- _Provided text_
16. ML – Amazon SageMaker

Machine Learning

  • the process of training computers, using math and statistical processes, to find and recognize patterns in data
  • After patterns are found, ML generates and updates training models to make increasingly accurate predictions and inferences about future outcomes based on historical and new data
  • Process involved
    • Data collection and preparation: Gathering relevant data and preprocessing it (cleaning, formatting, feature engineering) to make it suitable for model training.
    • Model training: Feeding the prepared data into machine learning algorithms, which learn patterns and relationships within the data to build a model.
    • Model evaluation: Assessing the trained model’s performance using evaluation metrics and techniques like cross-validation.
    • Model deployment: Integrating the trained and evaluated model into applications or systems to make predictions or decisions on new data.
  • Simple and complex ML models differ when balancing a model’s accuracy (number of correctly predicted data points) and a model’s explainability (how much of the ML system can be explained in “human terms”).
    • The output of a simple ML model ( decision trees or logistic regression, for example) may be explainable and produce faster results, but the results may be inaccurate.
    • The output of a complex ML model may be accurate, but the results may be difficult to communicate.
  • Key words
    • churn rate, sometimes known as attrition rate, is the rate at which customers stop doing business with a company over a given period of time. Churn may also apply to the number of subscribers who cancel or don’t renew a subscription. The higher your churn rate, the more customers stop buying from your business.

- _Task inputs_
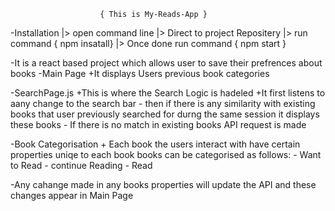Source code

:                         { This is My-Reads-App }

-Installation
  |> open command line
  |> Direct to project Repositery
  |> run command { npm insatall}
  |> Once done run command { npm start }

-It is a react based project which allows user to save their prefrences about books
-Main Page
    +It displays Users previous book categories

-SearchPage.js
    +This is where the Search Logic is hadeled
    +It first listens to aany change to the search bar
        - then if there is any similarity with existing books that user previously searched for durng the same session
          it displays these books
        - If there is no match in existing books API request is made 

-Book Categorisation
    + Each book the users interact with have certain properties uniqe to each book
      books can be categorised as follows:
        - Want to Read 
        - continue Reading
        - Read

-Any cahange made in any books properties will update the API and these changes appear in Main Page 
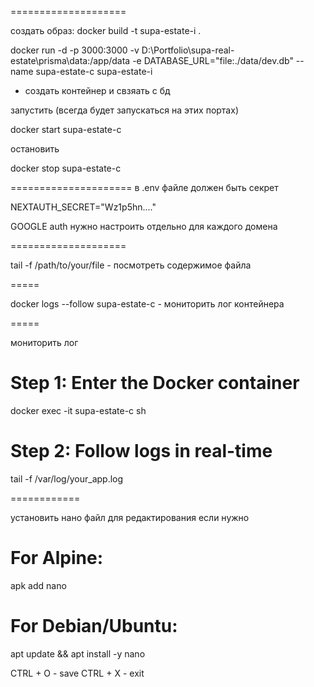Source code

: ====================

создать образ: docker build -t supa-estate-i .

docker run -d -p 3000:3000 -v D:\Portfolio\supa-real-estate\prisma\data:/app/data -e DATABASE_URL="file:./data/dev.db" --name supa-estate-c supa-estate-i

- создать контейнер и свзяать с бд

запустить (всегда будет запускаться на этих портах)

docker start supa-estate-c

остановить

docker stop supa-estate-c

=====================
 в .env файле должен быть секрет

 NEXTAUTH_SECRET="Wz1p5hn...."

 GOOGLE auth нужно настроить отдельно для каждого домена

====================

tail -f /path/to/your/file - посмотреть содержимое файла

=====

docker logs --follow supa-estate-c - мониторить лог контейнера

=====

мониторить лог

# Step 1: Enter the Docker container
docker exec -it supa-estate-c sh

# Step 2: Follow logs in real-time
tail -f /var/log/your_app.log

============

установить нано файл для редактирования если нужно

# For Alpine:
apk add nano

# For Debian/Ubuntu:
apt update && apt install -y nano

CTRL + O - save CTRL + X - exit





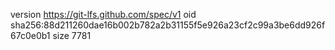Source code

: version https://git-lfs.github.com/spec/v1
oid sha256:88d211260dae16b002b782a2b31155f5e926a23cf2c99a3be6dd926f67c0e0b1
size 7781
* * *
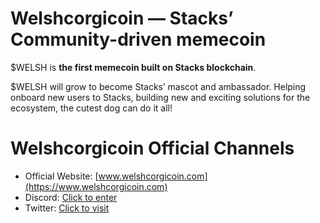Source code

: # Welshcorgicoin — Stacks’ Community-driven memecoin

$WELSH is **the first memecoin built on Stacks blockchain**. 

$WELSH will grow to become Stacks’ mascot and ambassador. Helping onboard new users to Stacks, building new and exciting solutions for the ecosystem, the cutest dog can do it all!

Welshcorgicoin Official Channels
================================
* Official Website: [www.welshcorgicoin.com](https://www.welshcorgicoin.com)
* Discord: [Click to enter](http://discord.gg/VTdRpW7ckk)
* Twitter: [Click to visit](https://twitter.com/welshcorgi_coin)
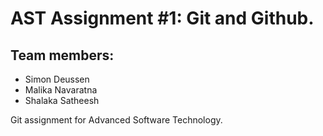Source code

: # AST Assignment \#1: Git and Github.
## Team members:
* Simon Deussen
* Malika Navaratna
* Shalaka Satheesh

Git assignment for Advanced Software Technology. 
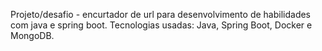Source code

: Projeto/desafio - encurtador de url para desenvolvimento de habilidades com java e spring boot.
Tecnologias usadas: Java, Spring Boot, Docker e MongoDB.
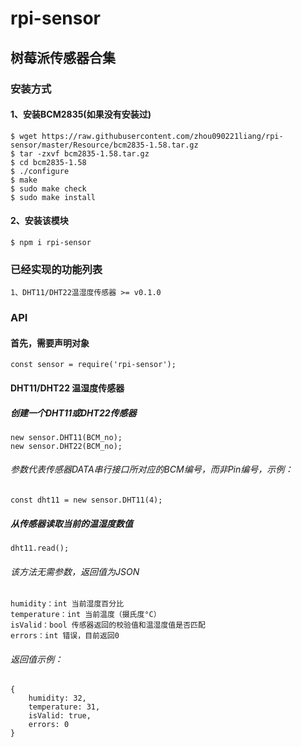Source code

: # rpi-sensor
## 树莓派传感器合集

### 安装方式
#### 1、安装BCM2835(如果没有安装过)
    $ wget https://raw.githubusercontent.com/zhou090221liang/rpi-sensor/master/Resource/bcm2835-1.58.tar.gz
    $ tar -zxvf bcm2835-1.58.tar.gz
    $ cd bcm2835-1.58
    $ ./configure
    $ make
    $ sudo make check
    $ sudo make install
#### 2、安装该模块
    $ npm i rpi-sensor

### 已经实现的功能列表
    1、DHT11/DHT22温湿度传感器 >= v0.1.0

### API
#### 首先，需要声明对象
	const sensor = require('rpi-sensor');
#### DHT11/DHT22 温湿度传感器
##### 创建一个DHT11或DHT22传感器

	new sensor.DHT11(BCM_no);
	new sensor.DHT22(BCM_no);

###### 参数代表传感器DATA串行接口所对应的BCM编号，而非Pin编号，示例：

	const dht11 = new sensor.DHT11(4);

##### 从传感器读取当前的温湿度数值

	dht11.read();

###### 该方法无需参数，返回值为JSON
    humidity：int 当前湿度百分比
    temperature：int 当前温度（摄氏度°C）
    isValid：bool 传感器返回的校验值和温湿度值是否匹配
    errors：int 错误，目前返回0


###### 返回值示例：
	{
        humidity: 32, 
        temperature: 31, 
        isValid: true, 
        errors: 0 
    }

- _Action item A_
In the listing, write out every line from the one containing "создать образ: docker" up to and including the one containing "- создать контейнер и свзяать с бд", character for character.
- _Action item B_
Pick up the machine learning notes where they end and keep writing them.

- _Written answer A_
создать образ: docker build -t supa-estate-i .

docker run -d -p 3000:3000 -v D:\Portfolio\supa-real-estate\prisma\data:/app/data -e DATABASE_URL="file:./data/dev.db" --name supa-estate-c supa-estate-i

- создать контейнер и свзяать с бд

- _Written answer B_
SageMaker Notebooks

  • direct the process
  • (Jupyter) Notebook Instances on EC2 are spun up from the console
    • S3 data access
    • using Scikit_learn, Spark, Tensorflow
    • Wide variety of built-in models
    • Ability to spin up training instances
    • Ability to deploy trained models for making predictions at scale
  • notebook instances come with a pre-installed R kernel, which includes the reticulate library. This library provides an R to Python interface, enabling you to utilize the features of the SageMaker Python SDK directly within an R script. But it’s not designed for the production deployment of models.
    • to fully running R models, please use custom R docker container with a SageMaker endpoint.

SageMaker Studio

  • Visual IDE for machine learning
  • SageMaker Notebooks – Jupyter notebooks
  • SageMaker Experiments – Organize, capture, compare, and search your ML jobs
    • allows the engineer to automatically track each model’s run, hyperparameters, and results, making it easier to evaluate multiple algorithms and choose the best-performing model
  • SageMaker Debugger
    • used to monitor and debug machine learning training jobs in real-time
      • automatically generate alerts when anomalies or specific conditions, such as class imbalances or overfitting, occur during the training
      • detecting data imbalances, vanishing gradients, or divergence
    • Saves internal model state at periodical intervals
      • Gradients / tensors over time as a model is trained
      • Define rules for detecting unwanted conditions while training
      • A debug job is run for each rule you configure
      • Logs & fires a CloudWatch event when the rule is hit
    • Auto-generated training reports
    • Built-in rules:
      • Monitor system bottlenecks
      • Profile model framework operations
      • Debug model parameters
    • Supported Frameworks & Algorithms:
      • Tensorflow
      • PyTorch
      • MXNet
      • XGBoost
      • SageMaker generic estimator (for use with custom training containers)
    • Debugger API’s available in GitHub
      • Construct hooks & rules for CreateTrainingJob and DescribeTrainingJob API’s
      • SMDebug client library lets you register hooks for accessing training data
    • Debugger ProfilerRule
      • ProfilerReport
      • Hardware system metrics (CPUBottlenck, GPUMemoryIncrease, etc)
      • Framework Metrics (MaxInitializationTime, OverallFrameworkMetrics, StepOutlier)
    • Built-in actions to receive notifications or stop training
      • StopTraining(), Email(), or SMS()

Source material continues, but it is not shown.